At first, air traffic controllers were going to send the crippled aircraft to Des Moines International Airport. But the plane was turning on its own, to the west, and so a decision was made to send it to Sioux City Gateway Airport. “I’m not going to kid you,” Captain Haynes told the passengers. “It’s going to be a very hard landing.”
The cockpit voice recorder captured both the collaborative professionalism and the poignant camaraderie that eased their tension.
At one point, Dennis Fitch said, “I’ll tell you what, we’ll have a beer when this is all done.”
Captain Haynes replied: “Well, I don’t drink, but I’ll sure as hell have one.”
They approached the airport at a speed of 215 knots, descending at 1,600 feet per minute, as they tried to slow down by raising the nose. The pilots did a remarkable job of touching down near the beginning of the runway. It looked like they might make it.
Then the right wing struck the runway. Witnesses said the aircraft cartwheeled as it broke apart and into flames. There were 111 fatalities—some on impact, others from smoke inhalation—but 185 people survived that day because of the masterful work of Captain Haynes and his crew. (Though there were serious injuries, everyone in the cockpit lived.) An investigation later determined that a fatigue crack caused a fracture of the fan disk in the center engine.
In CRM training, Flight 232 is considered one of the best examples of a captain leading a team effort while being ultimately responsible for the decisions and the outcome. Captain Haynes turned to all the resources at his disposal on a plane in great jeopardy. Given what his crew was up against, this could well have been a crash with no survivors. Their work in the cockpit will be studied for generations.
I was honored to be contacted by Captain Haynes after my experience on Flight 1549. He has spent much of his life since the Sioux City accident speaking about it around the world. He has made more than 1,500 speeches, donating his fees or speaking pro bono. He talks about what the rest of us might learn from his experiences that da
y, focusing on the importance of communication, preparation, execution, cooperation, and the word he uses, “luck.” He also talks about the sadness that he’ll never shake regarding those on the plane who didn’t make it.
He told me these speeches, which he dedicates to those who died on his flight, have been therapeutic for him. Speaking about safety issues has helped him cope with survivor’s guilt. “My job was to get people from Point A to Point B safely,” he said. “For a while afterward, I felt I didn’t do my job.”
Captain Haynes, now seventy-seven, was my age, fifty-eight, on the day of the Sioux City accident. He told me that beyond what his crew did, there were other favorable factors that saved lives: It was a clear day without much wind. The Iowa Air National Guard happened to be on duty there and rushed to help. Rescue crews had recently received training for handling the crash of a large jet. And just when his plane hit, both hospitals in town were in the middle of a shift change, meaning twice the medical personnel were available to treat the many injured survivors, including Captain Haynes. He was brought to the hospital with a head injury that required ninety-two stitches. He had a concussion and his left ear was almost cut off.

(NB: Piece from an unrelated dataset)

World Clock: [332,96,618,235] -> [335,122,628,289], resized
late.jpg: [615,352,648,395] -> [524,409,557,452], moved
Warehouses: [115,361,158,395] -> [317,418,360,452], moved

So many people involved that day stepped up aggressively to do what needed to be done. I always keep in mind a remark made by the fire chief at the Sioux City airport: “Either you manage the situation, or the situation will manage you.”

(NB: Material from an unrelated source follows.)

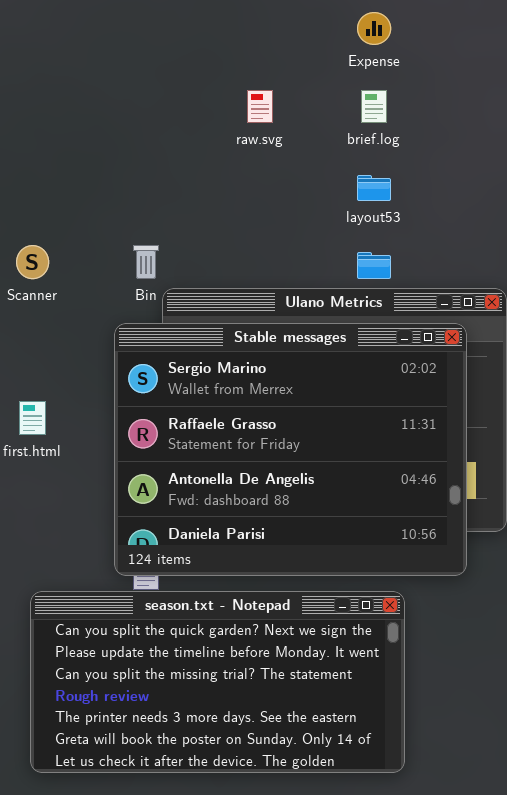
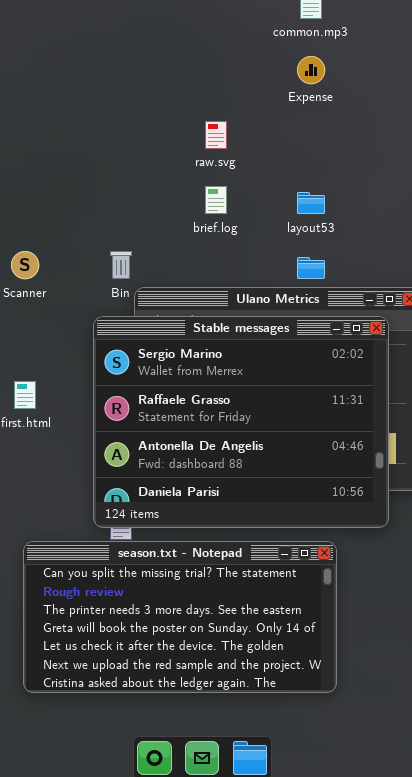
brief.log: [361,90,387,123] -> [205,186,227,214], moved
season.txt - Notepad: [30,591,405,773] -> [23,541,337,693], scrolled down 2 rows

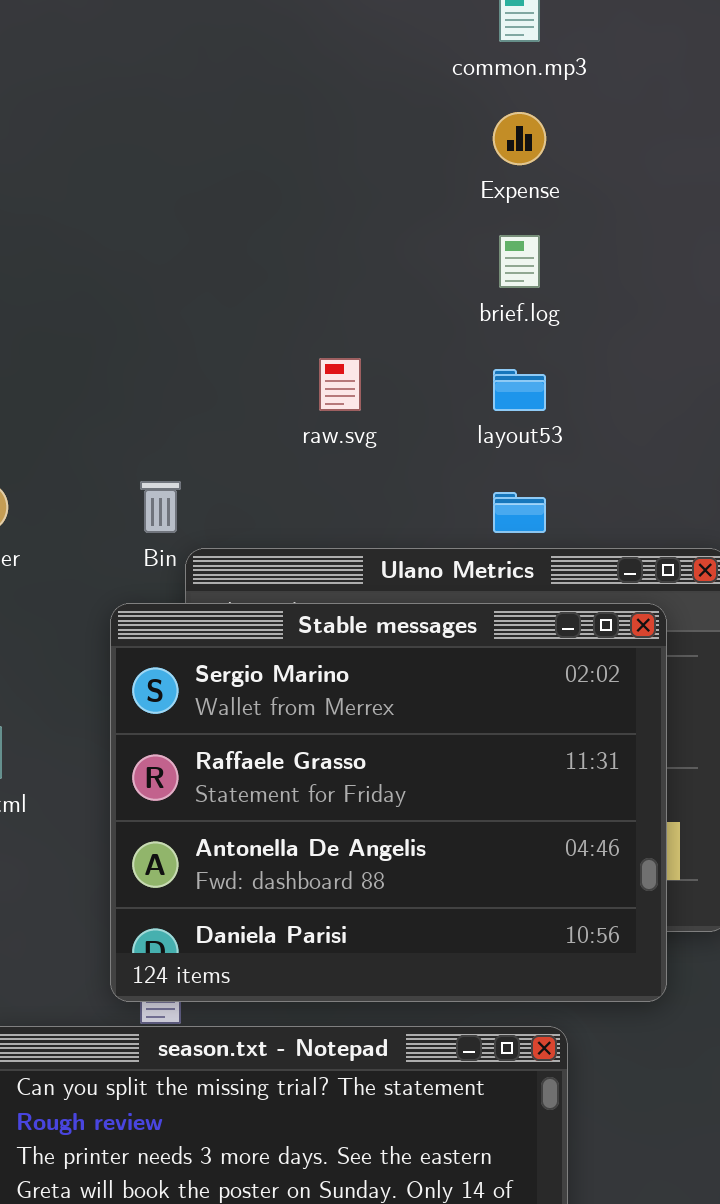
raw.svg: [205,121,227,149] -> [319,358,361,411], moved
brief.log: [205,186,227,214] -> [499,235,540,288], moved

In the years after the accident, Captain Haynes lost his oldest son in a motorcycle crash. His wife died of a rare infection. Then his daughter needed a bone marrow transplant. But, through all of this, he was buoyed to learn that his efforts on Flight 232 were not forgotten. When insurance wouldn’t fully cover his daughter’s procedure, hundreds of people, including survivors of the Sioux City crash, donated more than $500,000. His daughter even received donations from families who lost loved ones on Flight 232.